**Your goal**
Show every line of the data below that includes the word "down".

**Data segment**
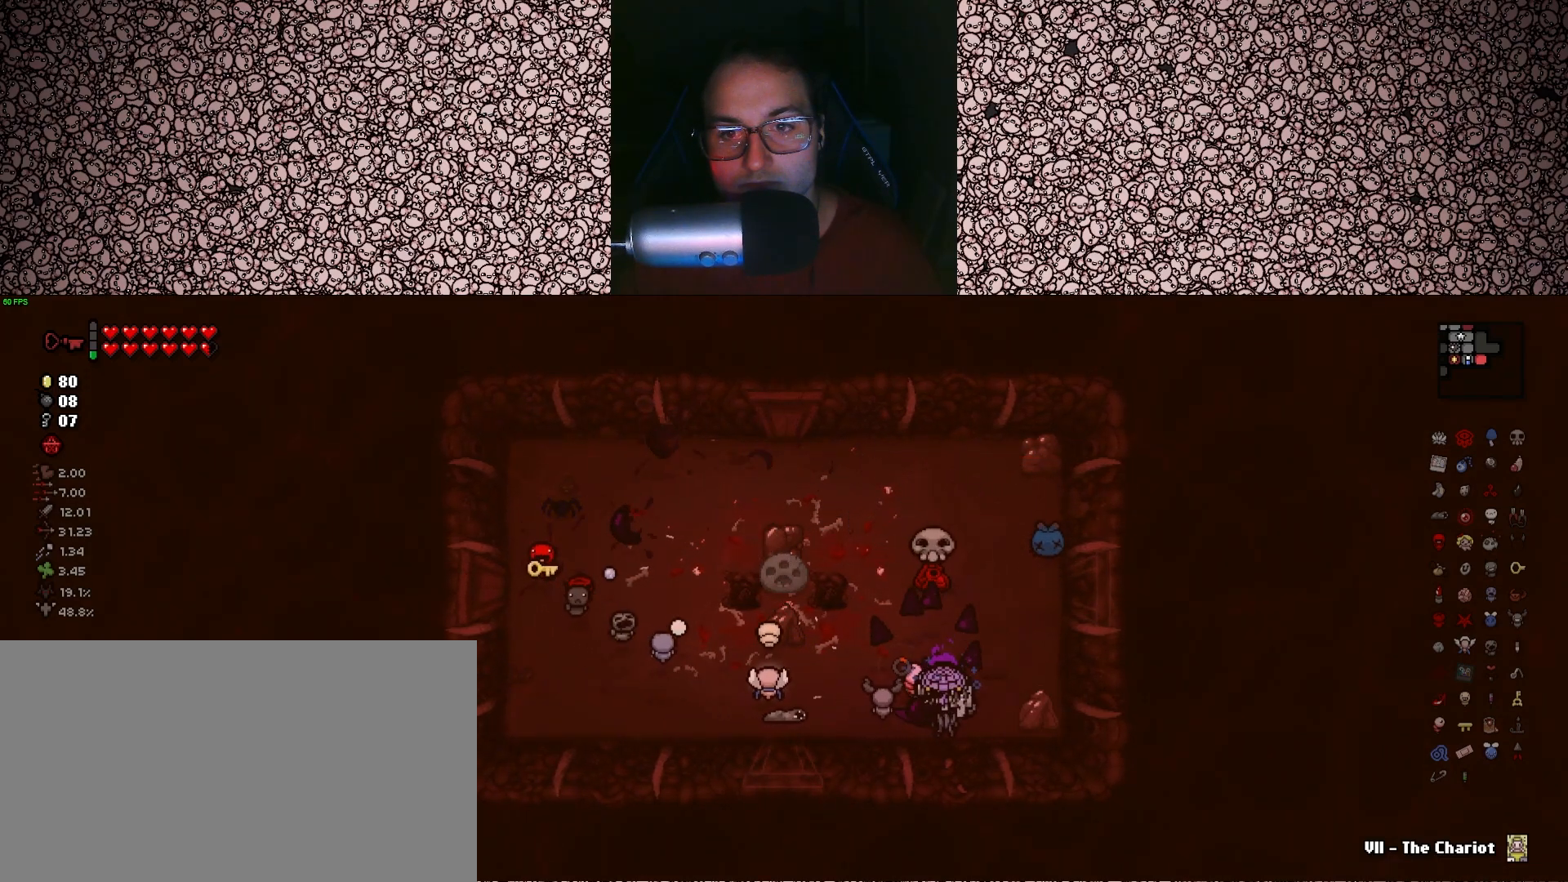
{"keys": ["a"], "events": [[100, "a", "down"], [200, "up", "up"]]}
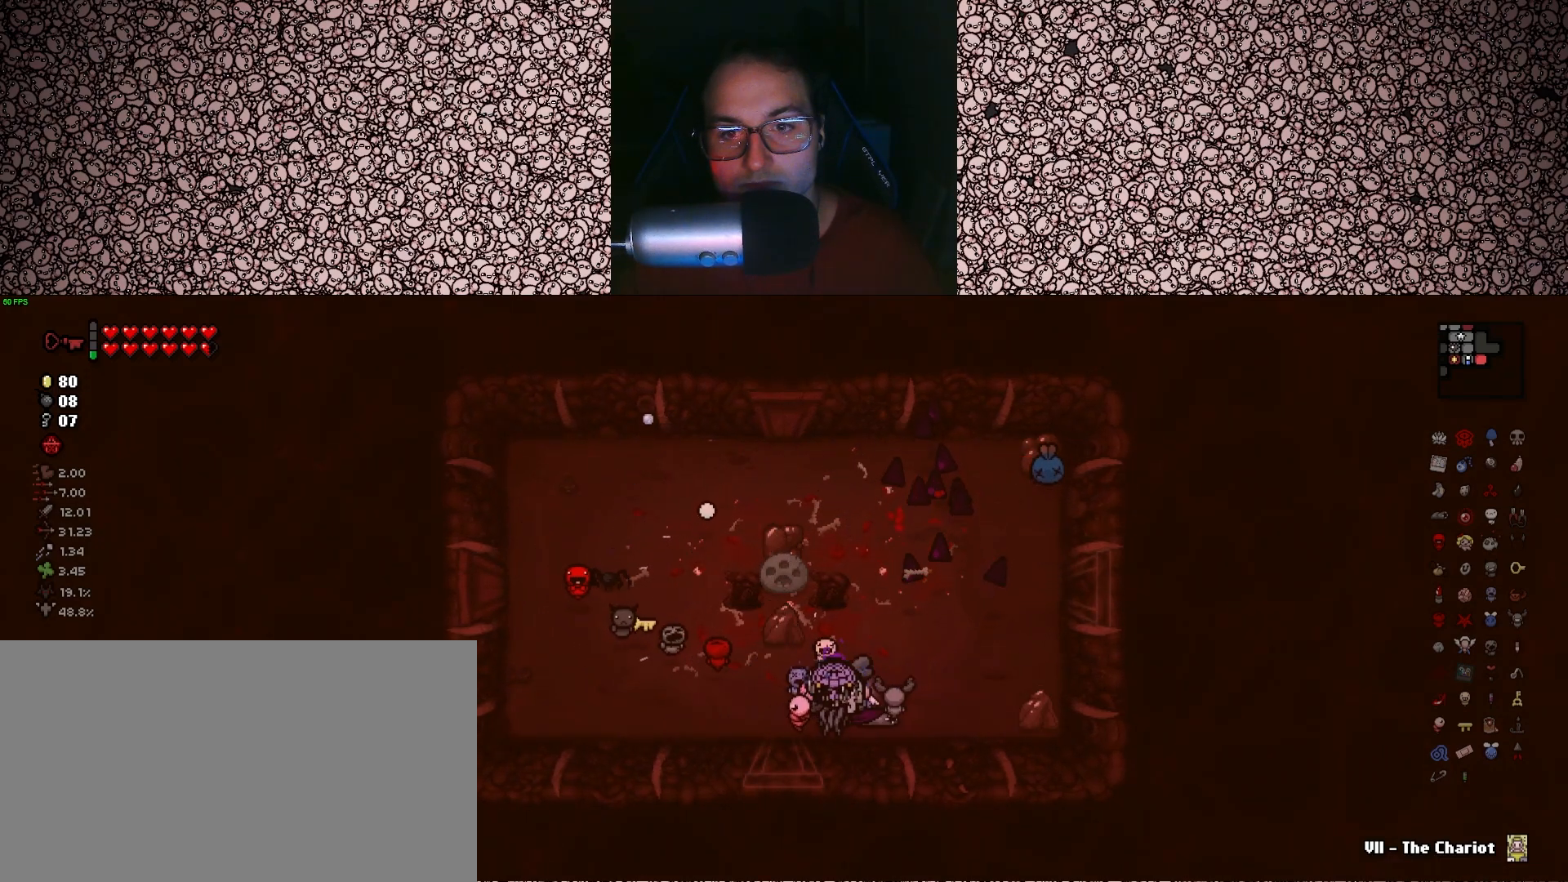
{"keys": ["d", "w"], "events": [[350, "w", "down"], [366, "a", "up"], [466, "d", "down"]]}
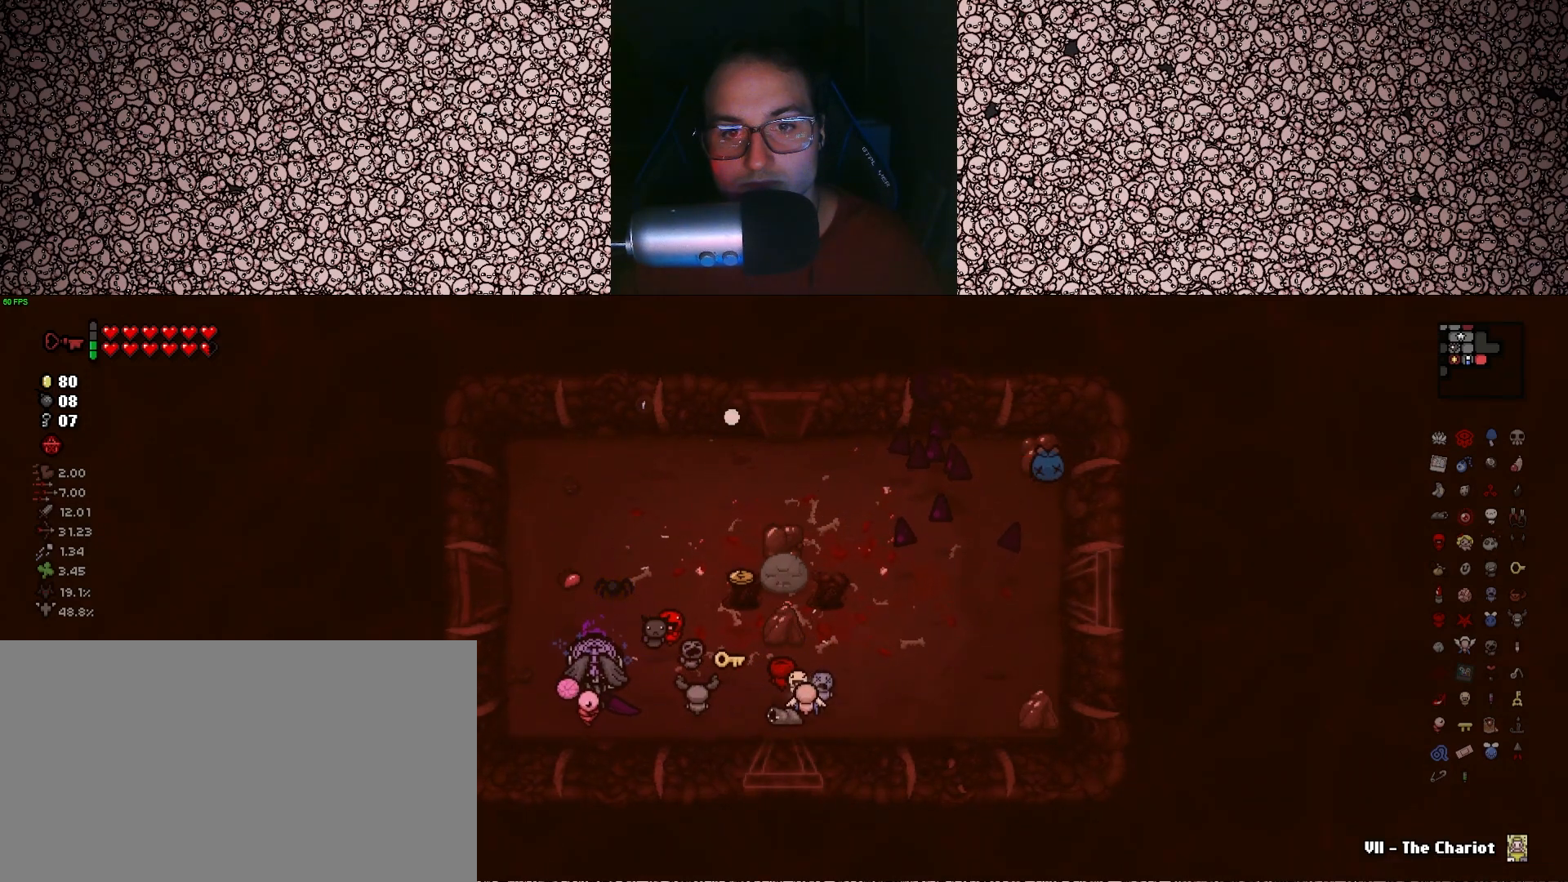
{"keys": ["d"], "events": [[283, "w", "up"]]}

**Answer below**
{"keys": ["a"], "events": [[100, "a", "down"], [200, "up", "up"]]}
{"keys": ["d", "w"], "events": [[350, "w", "down"], [366, "a", "up"], [466, "d", "down"]]}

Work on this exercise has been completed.